==== PROVIDED MATERIAL ====

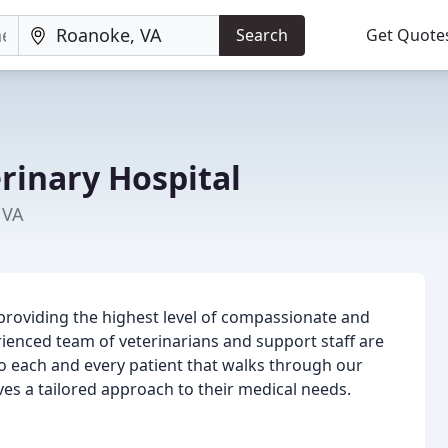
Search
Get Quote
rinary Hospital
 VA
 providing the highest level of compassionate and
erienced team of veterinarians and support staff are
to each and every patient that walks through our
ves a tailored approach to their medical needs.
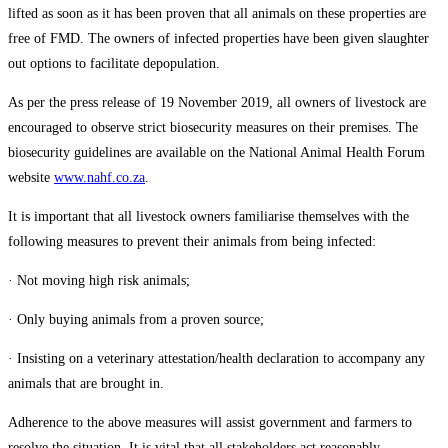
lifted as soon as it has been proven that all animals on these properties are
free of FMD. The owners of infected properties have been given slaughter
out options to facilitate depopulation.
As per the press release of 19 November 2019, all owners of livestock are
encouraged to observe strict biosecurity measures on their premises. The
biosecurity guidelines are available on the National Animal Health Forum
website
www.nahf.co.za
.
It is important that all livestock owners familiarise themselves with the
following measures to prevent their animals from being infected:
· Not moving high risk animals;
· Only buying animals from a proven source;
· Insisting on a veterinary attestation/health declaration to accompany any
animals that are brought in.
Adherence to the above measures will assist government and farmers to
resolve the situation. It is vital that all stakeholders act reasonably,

====

HOW TO COMPLETE THIS TASK
Check which lines of the entries hold the word "biosecurity", then please give only how many there are.

RESPONSE AREA
2